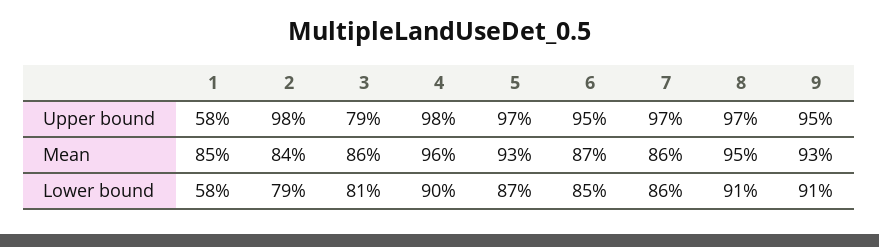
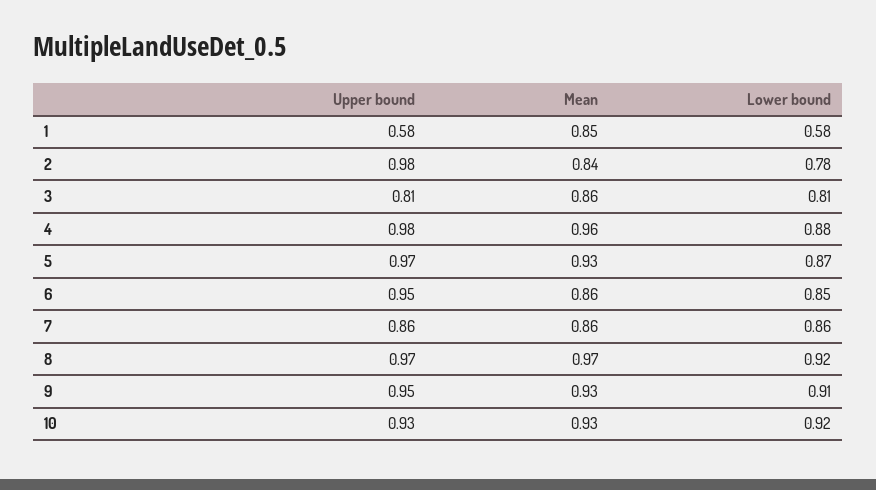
  {
    "1": {
      "Upper bound": 0.58,
      "Mean": 0.85,
      "Lower bound": 0.58
    },
    "2": {
      "Upper bound": 0.98,
      "Mean": 0.84,
-     "Lower bound": 0.79
+     "Lower bound": 0.78
    },
    "3": {
-     "Upper bound": 0.79,
+     "Upper bound": 0.81,
      "Mean": 0.86,
      "Lower bound": 0.81
    },
    "4": {
      "Upper bound": 0.98,
      "Mean": 0.96,
-     "Lower bound": 0.9
+     "Lower bound": 0.88
    },
    "5": {
      "Upper bound": 0.97,
      "Mean": 0.93,
      "Lower bound": 0.87
    },
    "6": {
      "Upper bound": 0.95,
-     "Mean": 0.87,
+     "Mean": 0.86,
      "Lower bound": 0.85
    },
    "7": {
-     "Upper bound": 0.97,
+     "Upper bound": 0.86,
      "Mean": 0.86,
      "Lower bound": 0.86
    },
    "8": {
      "Upper bound": 0.97,
-     "Mean": 0.95,
+     "Mean": 0.97,
-     "Lower bound": 0.91
+     "Lower bound": 0.92
    },
    "9": {
      "Upper bound": 0.95,
      "Mean": 0.93,
      "Lower bound": 0.91
-   }
+   },
+   "10": {
+     "Upper bound": 0.93,
+     "Mean": 0.93,
+     "Lower bound": 0.92
+   }
  }

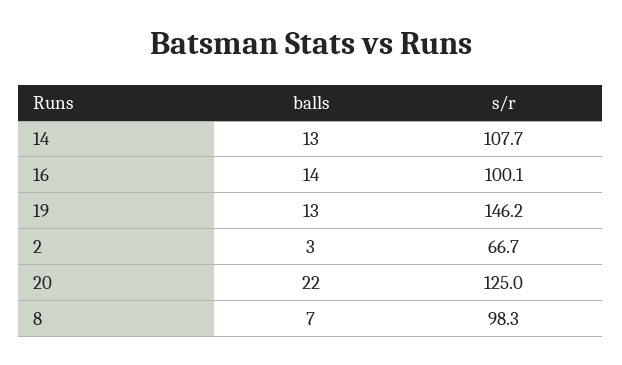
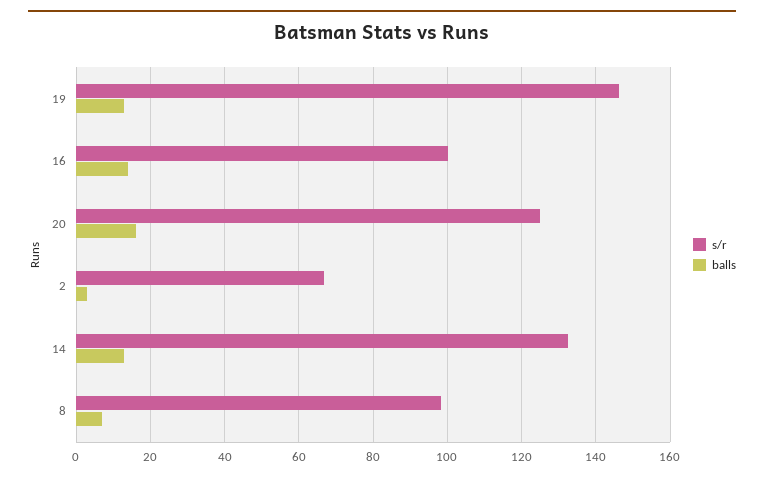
  {
    "balls": {
      "14": 13,
      "16": 14,
      "19": 13,
      "2": 3,
-     "20": 22,
+     "20": 16,
      "8": 7
    },
    "s/r": {
-     "14": 107.7,
+     "14": 132,
      "16": 100.1,
      "19": 146.2,
      "2": 66.7,
      "20": 125,
      "8": 98.3
    }
  }

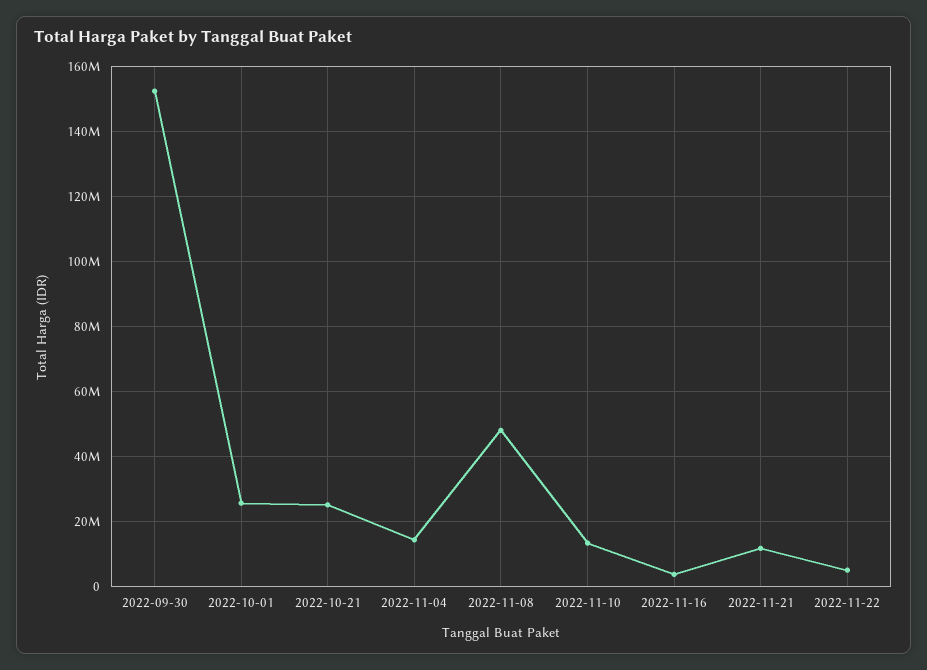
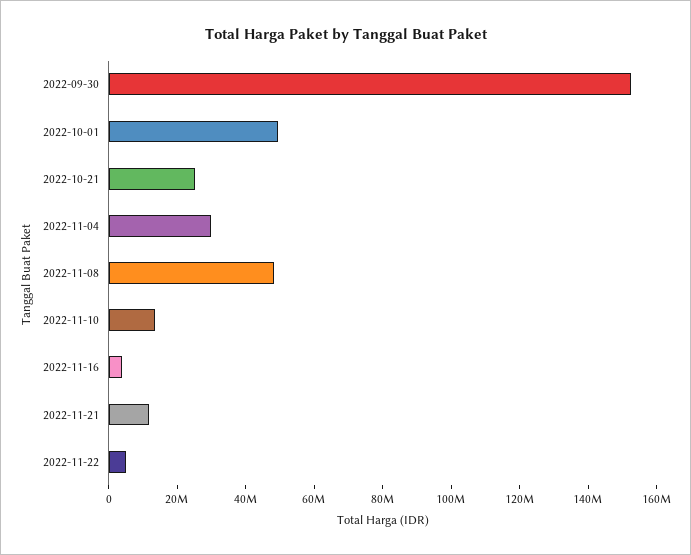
  {
    "2022-09-30": 152000000,
-   "2022-10-01": 26000000,
+   "2022-10-01": 50000000,
    "2022-10-21": 26000000,
-   "2022-11-04": 14000000,
+   "2022-11-04": 30000000,
    "2022-11-08": 48000000,
    "2022-11-10": 14000000,
    "2022-11-16": 4000000,
    "2022-11-21": 12000000,
    "2022-11-22": 6000000
  }

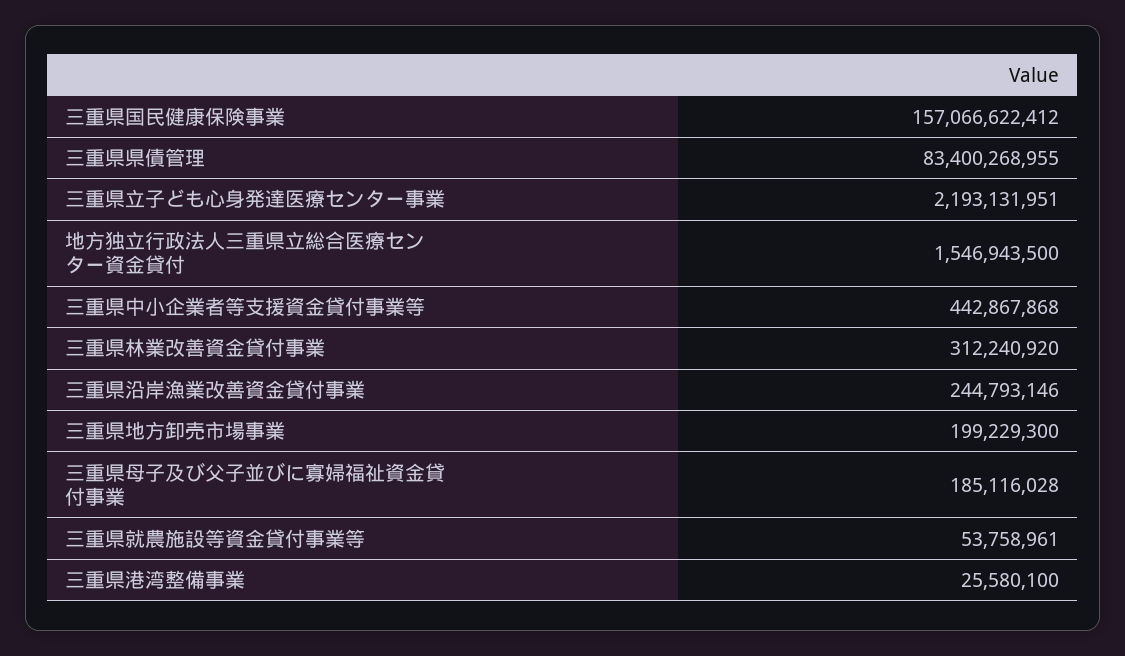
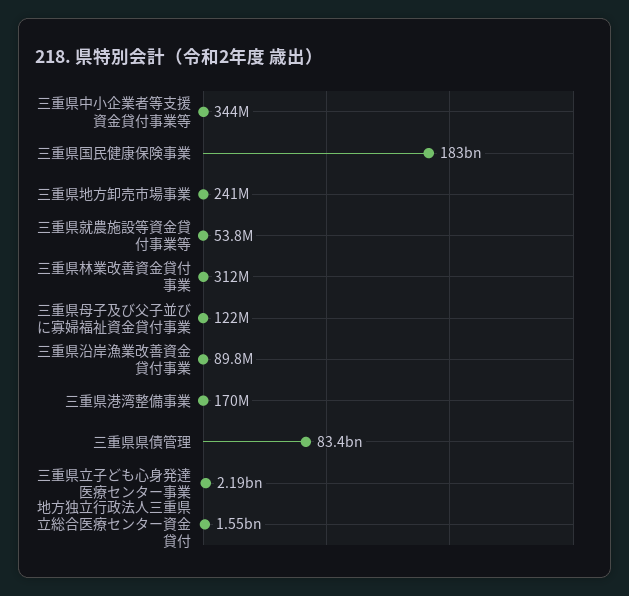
  {
-   "三重県国民健康保険事業": 157066622412,
+   "三重県国民健康保険事業": 183000000000,
    "三重県県債管理": 83400268955,
    "三重県立子ども心身発達医療センター事業": 2193131951,
    "地方独立行政法人三重県立総合医療センター資金貸付": 1546943500,
-   "三重県中小企業者等支援資金貸付事業等": 442867868,
+   "三重県中小企業者等支援資金貸付事業等": 344000000,
    "三重県林業改善資金貸付事業": 312240920,
-   "三重県沿岸漁業改善資金貸付事業": 244793146,
+   "三重県沿岸漁業改善資金貸付事業": 89800000,
-   "三重県地方卸売市場事業": 199229300,
+   "三重県地方卸売市場事業": 241000000,
-   "三重県母子及び父子並びに寡婦福祉資金貸付事業": 185116028,
+   "三重県母子及び父子並びに寡婦福祉資金貸付事業": 122000000,
    "三重県就農施設等資金貸付事業等": 53758961,
-   "三重県港湾整備事業": 25580100
+   "三重県港湾整備事業": 170000000
  }

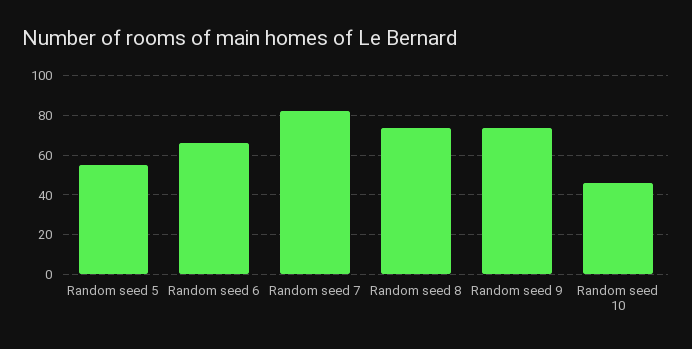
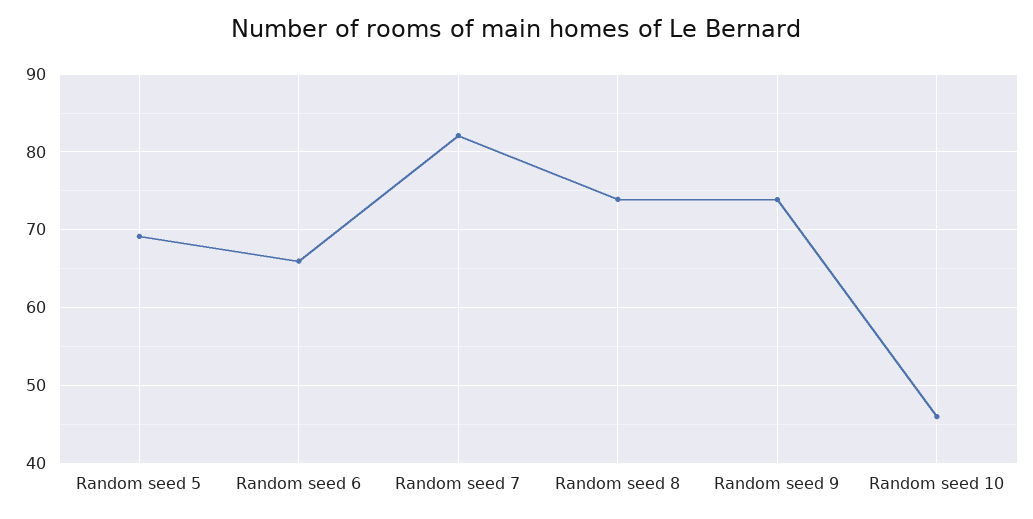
  {
-   "Random seed 5": 55,
+   "Random seed 5": 69,
    "Random seed 6": 66,
    "Random seed 7": 82,
    "Random seed 8": 74,
    "Random seed 9": 74,
    "Random seed 10": 46
  }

■ **EXERCISE DETAILS**
Retrieve every line above holding the word "seed".

■ **RESULT OF THIS TASK**
-   "Random seed 5": 55,
+   "Random seed 5": 69,
    "Random seed 6": 66,
    "Random seed 7": 82,
    "Random seed 8": 74,
    "Random seed 9": 74,
    "Random seed 10": 46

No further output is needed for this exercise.